The project saw four 18-tonne Mechan jacks installed alongside the existing 16 Sefac 15-tonne jacks. This involved a complete rewiring of the system and a new control network from SEFAC to ensure all the jacks communicated properly with each other so that the lift would operate smoothly and safely.
The addition of four higher capacity Mechan jacks and the increased length of the new train meant the entire floor – the length of four train carriages – had to be dug up, levelled and strengthened to meet tolerance requirements.
Some of the equipment came from France, which went into lockdown earlier than the UK and it looked like the project would grind to a halt.
Greater Anglia entered into negotiations with the manufacturer and French civil servants, and fortunately were able to find a solution which saw the vital machinery fitted in the depot.
Depot engineers tested the new lift on 18 June 2020, successfully lifting a four-carriage Stadler train.
Greater Anglia’s Head of Program Safety & Assurance, Steve Clarke, said: “Working together with Sefac, Mechan and our colleagues at Clacton Depot we’ve created a very satisfactory solution to the problem of how to safely lift the new train fleet.
“The depot is now ready to accommodate the new bi-mode trains and play its part in ensuring that they continue to perform well, to improve reliability and punctuality for passengers in the region.”
SEFAC UK director, Vincent Jolliot, said: “When we were first approached at the end of last year by Greater Anglia to upgrade the existing set of 16 15-tonne jacks into a set of 20 in a very short period of time, we were pleased to accept the challenge to integrate four jacks from Mechan with different lifting capacity to be operated in full synchronization and in accordance with the latest norms and regulations.
“We immediately thought that our latest developed control system ISOP5-MULTI would be flexible enough for this purpose as it offers the possibility to operate different configuration adapted to different STADLER trains with an additional constraint: always have the pairs of 18-tonne jacks at both extremities of train whatever the type of train and still lift the Class 321 trains fleet.”
He also added that ‘without the great support from Greater Anglia to organise the final test on site during lockdown and the full commitment of the SEFAC French team, the success of the project would not have been so complete’.
Mechan’s Engineering Director, Martin Berry, said: “We were pleased to be able to provide Greater Anglia’s Clacton facility with four of our flagship lifting jacks to help ensure the facility is properly equipped to lift the new Stadler trains.
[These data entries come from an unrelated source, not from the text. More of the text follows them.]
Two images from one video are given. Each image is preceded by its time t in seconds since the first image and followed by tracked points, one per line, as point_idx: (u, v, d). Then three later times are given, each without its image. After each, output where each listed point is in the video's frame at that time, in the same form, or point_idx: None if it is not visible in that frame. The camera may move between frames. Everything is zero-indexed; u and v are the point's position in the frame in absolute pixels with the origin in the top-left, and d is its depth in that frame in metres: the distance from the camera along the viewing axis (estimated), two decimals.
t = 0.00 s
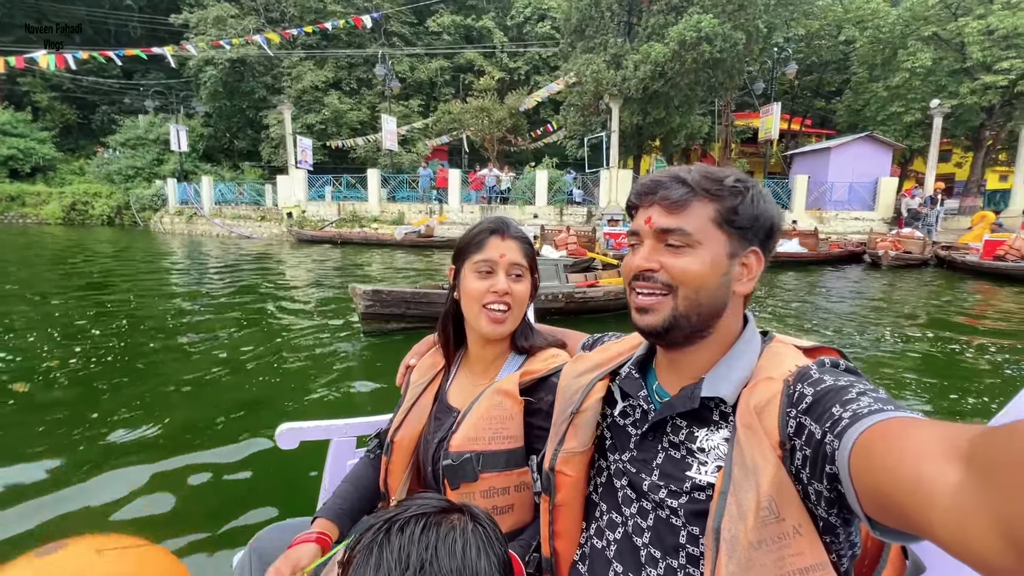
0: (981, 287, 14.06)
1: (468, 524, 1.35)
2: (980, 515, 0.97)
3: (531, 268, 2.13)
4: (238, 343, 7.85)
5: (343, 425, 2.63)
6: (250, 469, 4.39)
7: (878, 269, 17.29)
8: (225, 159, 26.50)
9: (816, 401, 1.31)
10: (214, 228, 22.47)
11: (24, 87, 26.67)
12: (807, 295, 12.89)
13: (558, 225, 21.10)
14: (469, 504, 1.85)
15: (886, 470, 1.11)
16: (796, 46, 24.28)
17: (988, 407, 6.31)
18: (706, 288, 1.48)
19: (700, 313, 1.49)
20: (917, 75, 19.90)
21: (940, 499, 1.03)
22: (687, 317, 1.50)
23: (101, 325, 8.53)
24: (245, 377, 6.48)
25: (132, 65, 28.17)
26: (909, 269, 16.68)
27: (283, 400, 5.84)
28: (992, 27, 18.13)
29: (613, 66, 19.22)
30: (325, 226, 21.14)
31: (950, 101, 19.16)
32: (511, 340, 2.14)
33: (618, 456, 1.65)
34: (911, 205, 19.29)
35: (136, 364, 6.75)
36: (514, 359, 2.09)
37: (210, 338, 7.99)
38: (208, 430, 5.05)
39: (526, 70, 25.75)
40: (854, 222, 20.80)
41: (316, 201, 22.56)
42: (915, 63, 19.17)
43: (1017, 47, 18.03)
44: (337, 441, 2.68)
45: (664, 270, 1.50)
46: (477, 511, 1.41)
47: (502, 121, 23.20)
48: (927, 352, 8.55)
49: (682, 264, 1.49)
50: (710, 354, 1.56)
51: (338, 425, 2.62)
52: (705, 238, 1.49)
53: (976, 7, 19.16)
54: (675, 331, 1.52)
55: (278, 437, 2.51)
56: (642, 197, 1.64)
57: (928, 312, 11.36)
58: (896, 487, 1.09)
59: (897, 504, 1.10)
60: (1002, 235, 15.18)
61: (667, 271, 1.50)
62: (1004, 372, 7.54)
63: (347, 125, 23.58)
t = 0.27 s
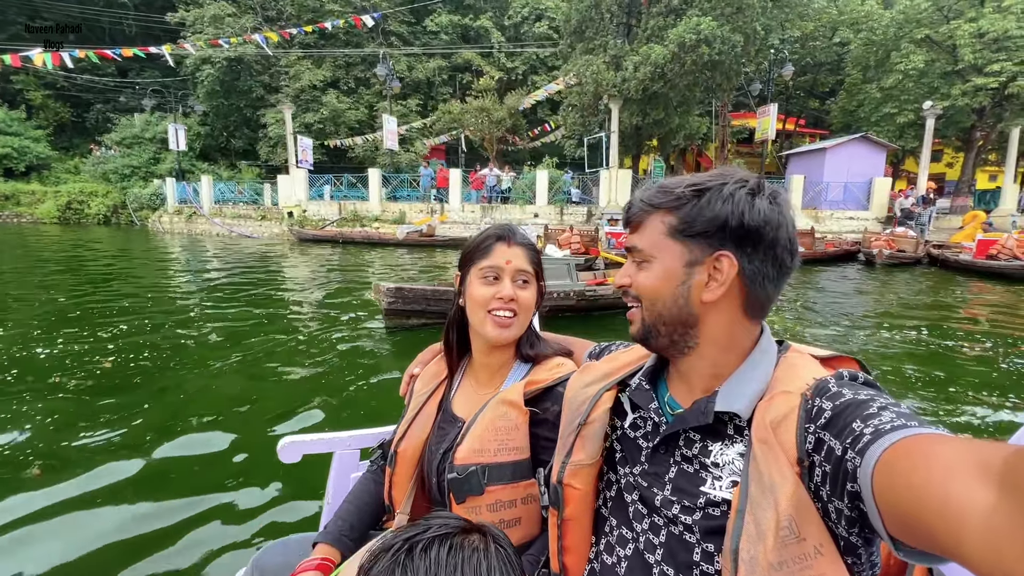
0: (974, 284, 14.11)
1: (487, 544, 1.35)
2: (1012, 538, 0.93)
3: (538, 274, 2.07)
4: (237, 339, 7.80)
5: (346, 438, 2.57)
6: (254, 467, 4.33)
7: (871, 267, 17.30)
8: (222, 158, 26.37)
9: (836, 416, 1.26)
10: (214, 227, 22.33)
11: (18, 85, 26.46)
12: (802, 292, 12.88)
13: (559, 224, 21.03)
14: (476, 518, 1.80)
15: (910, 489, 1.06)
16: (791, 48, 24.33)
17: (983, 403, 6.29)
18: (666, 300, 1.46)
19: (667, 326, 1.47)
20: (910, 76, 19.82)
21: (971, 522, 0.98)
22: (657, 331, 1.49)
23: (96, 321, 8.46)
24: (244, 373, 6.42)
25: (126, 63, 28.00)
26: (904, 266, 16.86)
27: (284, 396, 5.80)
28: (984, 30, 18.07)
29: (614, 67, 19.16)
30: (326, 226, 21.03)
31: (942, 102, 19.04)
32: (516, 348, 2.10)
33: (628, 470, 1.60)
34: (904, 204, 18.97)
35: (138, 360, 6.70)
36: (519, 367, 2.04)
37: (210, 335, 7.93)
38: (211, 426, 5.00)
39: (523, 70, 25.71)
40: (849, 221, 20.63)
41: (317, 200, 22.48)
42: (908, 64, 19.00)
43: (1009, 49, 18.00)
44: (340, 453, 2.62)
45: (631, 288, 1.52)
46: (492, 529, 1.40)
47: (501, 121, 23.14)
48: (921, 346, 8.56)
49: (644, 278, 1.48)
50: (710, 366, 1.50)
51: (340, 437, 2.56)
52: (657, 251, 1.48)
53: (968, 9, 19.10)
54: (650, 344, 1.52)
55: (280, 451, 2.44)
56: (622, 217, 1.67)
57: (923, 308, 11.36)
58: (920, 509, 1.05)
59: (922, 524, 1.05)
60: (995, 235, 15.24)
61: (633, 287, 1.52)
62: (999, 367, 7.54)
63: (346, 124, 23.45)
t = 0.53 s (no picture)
0: (968, 283, 14.13)
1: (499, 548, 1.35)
2: None
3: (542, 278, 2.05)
4: (238, 339, 7.78)
5: (349, 438, 2.54)
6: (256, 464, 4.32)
7: (867, 267, 17.36)
8: (220, 159, 26.32)
9: (847, 428, 1.23)
10: (215, 228, 22.27)
11: (14, 84, 26.36)
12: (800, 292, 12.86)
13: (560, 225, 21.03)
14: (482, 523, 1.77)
15: (924, 503, 1.03)
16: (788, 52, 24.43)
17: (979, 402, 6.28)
18: (668, 310, 1.43)
19: (672, 336, 1.44)
20: (904, 80, 19.82)
21: (987, 537, 0.95)
22: (662, 341, 1.46)
23: (96, 322, 8.44)
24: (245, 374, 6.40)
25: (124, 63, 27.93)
26: (900, 266, 16.98)
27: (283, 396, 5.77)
28: (975, 35, 18.08)
29: (614, 70, 19.20)
30: (329, 226, 20.95)
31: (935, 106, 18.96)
32: (521, 350, 2.07)
33: (638, 479, 1.57)
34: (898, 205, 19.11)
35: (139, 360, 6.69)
36: (524, 369, 2.02)
37: (211, 335, 7.91)
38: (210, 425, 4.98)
39: (522, 72, 25.73)
40: (845, 222, 20.66)
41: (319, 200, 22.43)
42: (902, 69, 19.07)
43: (1000, 54, 18.00)
44: (343, 454, 2.59)
45: (634, 298, 1.50)
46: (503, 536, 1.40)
47: (502, 122, 23.15)
48: (914, 343, 8.59)
49: (648, 287, 1.45)
50: (719, 376, 1.47)
51: (343, 436, 2.52)
52: (659, 261, 1.45)
53: (960, 15, 19.12)
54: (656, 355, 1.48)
55: (282, 450, 2.40)
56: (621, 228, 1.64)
57: (918, 306, 11.42)
58: (936, 524, 1.02)
59: (937, 540, 1.02)
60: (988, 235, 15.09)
61: (636, 298, 1.49)
62: (995, 364, 7.53)
63: (345, 125, 23.42)
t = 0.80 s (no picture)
0: (960, 282, 14.27)
1: (514, 535, 1.38)
2: None
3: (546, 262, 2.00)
4: (237, 339, 7.77)
5: (352, 416, 2.53)
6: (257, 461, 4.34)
7: (861, 266, 17.51)
8: (218, 159, 26.29)
9: (870, 415, 1.23)
10: (216, 227, 22.21)
11: (9, 83, 26.23)
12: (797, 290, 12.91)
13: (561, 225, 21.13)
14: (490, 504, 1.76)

The railway is constantly developing, and it is great to be a part of the futureproofing of facilities.
“For this project we had to modify our design to be able to work alongside the Sefac jacks. The motor and gearbox were modified to match the lifting speed of the current jacks, as well as a castor wheelbase arrangement to allow the movement of the jacks around the depot. Working alongside Sefac to enable both sets of jacks to lift together has been a successful collaboration.”
Clacton rail depot re-opened 10 years ago after a period of closure. It now employs 16 engineers as well as a production engineer, storeman and depot manager.
Their main focus is maintaining Greater Anglia’s fleet of Class 321 trains which operate in Essex and thanks to their hard work, this fleet is currently recording its best performance figures for four years.